Les jurys de l’ENS-PSL connaissent très bien le fonctionnement des prépas. Nous savons que la notation en prépa est parfois sévère et que les commentaires des enseignants peuvent être rudes. Nous savons aussi que les notes des étudiants de prépa sont en moyenne inférieures à celles des étudiants de l’université. Encore une fois, pas d’auto-censure. Si vous avez envie de candidater au master de sciences cognitives, faites-le, même si vos notes de prépa ne sont pas éblouissantes. Le jury saura faire la part des choses.

« En dehors de mon parcours scolaire, je suis banal. Rien ne me distingue particulièrement : je n’ai pas d’expériences incroyables à raconter, je ne suis pas un musicien hors pair, je n’ai jamais voyagé en dehors de France, je ne fais pas de missions humanitaires. Ça ne sert à rien de postuler. »

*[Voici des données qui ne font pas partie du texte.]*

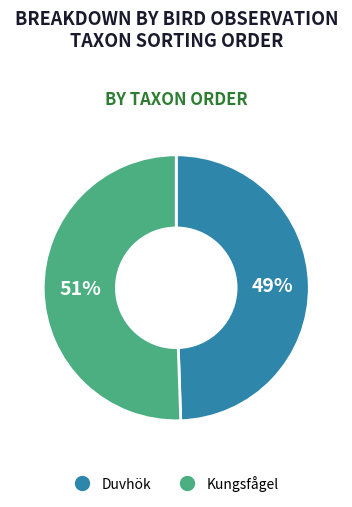

To the nearest percent, what is the average slice percentage?

50%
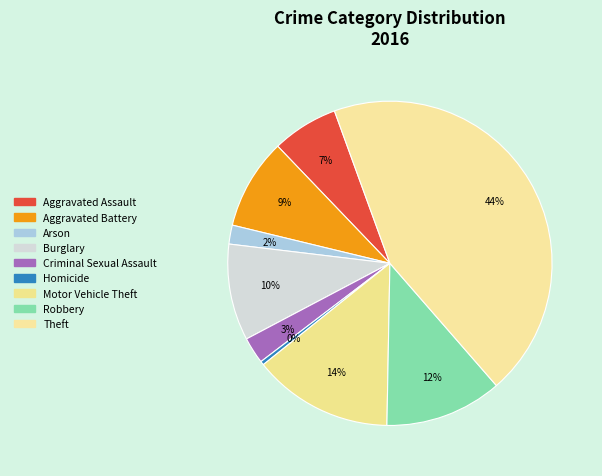

To the nearest percent, what is the difference between the Aggravated Battery and Criminal Sexual Assault slice percentages?

6%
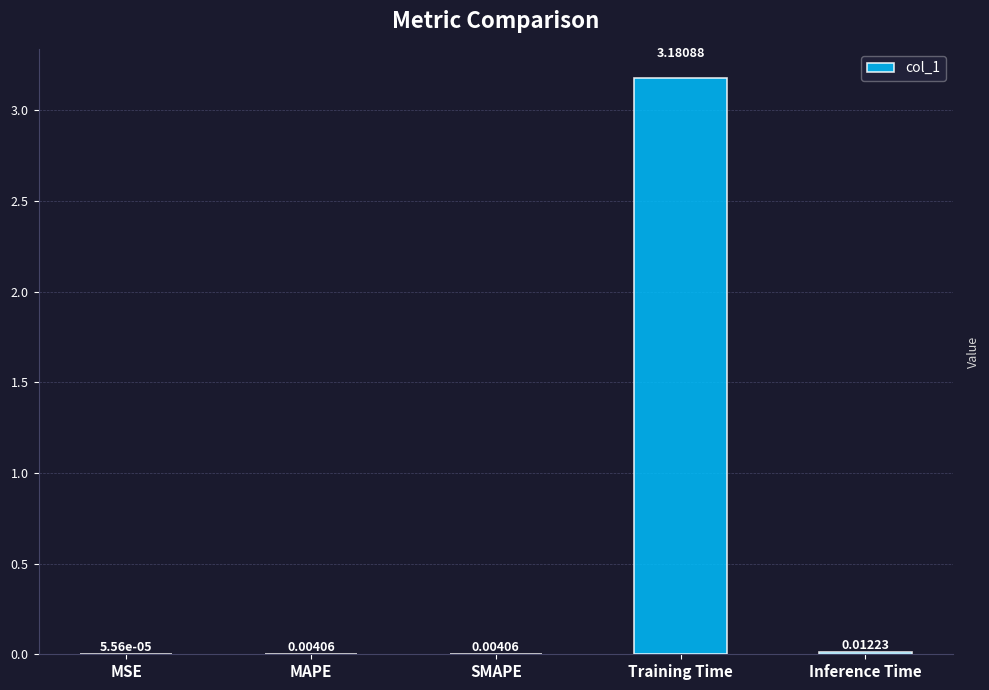

Is it true that the value at Training Time is 1.7?

False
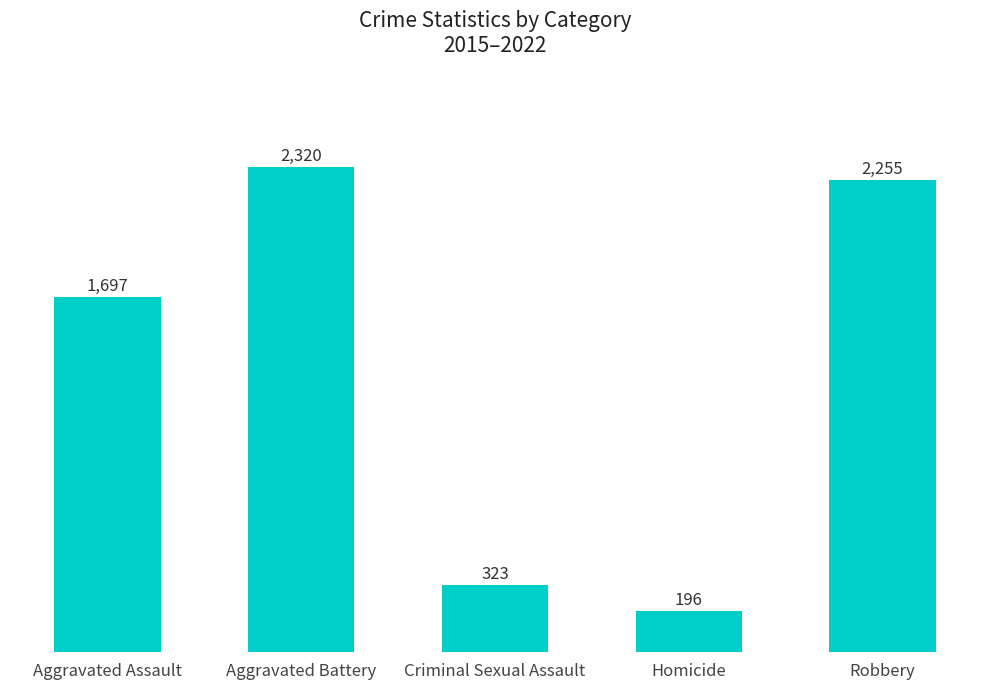

What is the minimum value shown in the chart?

196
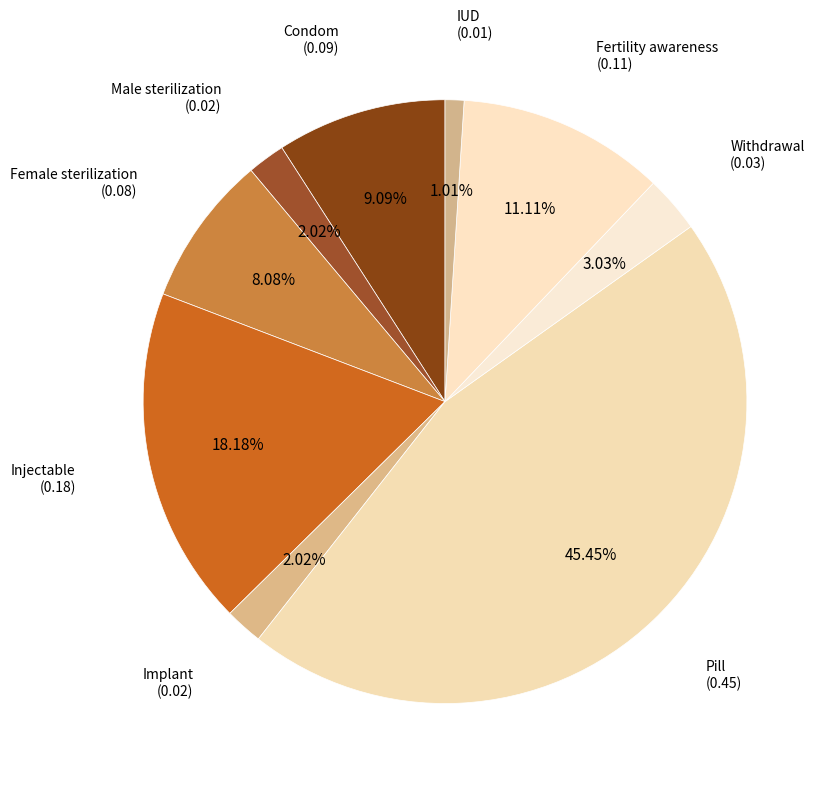

Between Female sterilization and Condom, which is larger?

Condom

Ce qui nous intéresse le plus dans votre candidature, c’est votre potentiel à tirer le meilleur parti de la vie scientifique et intellectuelle du master et de l’ENS-PSL, et à transformer ce que vous apprendrez ici en un projet de recherche ou un projet professionnel qui aura un impact positif sur la société. Ce potentiel est déterminé par deux choses aussi importantes l’une que l’autre : vos capacités académiques d’une part (réussissez-vous dans vos études ?) et vos capacités socio-comportementales d’autre part (êtes-vous sérieux, discipliné, travailleur, persévérant ? Êtes-vous capable de rebondir après un échec, de comprendre qu’une erreur n’est qu’un signal qu’il faut continuer à apprendre ? Avez-vous l’énergie d’entreprendre de nouveaux projets ?). Ces qualités se reflètent parfois dans certains loisirs : faire du violon depuis dix ans au conservatoire traduit probablement de la discipline et de la persévérance. Mais elles s’expriment aussi, et souvent de manière plus frappante, dans d’autres domaines de la vie : être sportif demande de la discipline et de la persévérance ; mener de front des études et un travail étudiant demande de la discipline et de la persévérance ; et il faut un certain courage pour quitter sa ville natale et aller étudier ailleurs en France (bien plus qu’il n’en faut pour parcourir le monde en vacances). Racontez-nous qui vous êtes, et aidez-nous à évaluer votre potentiel.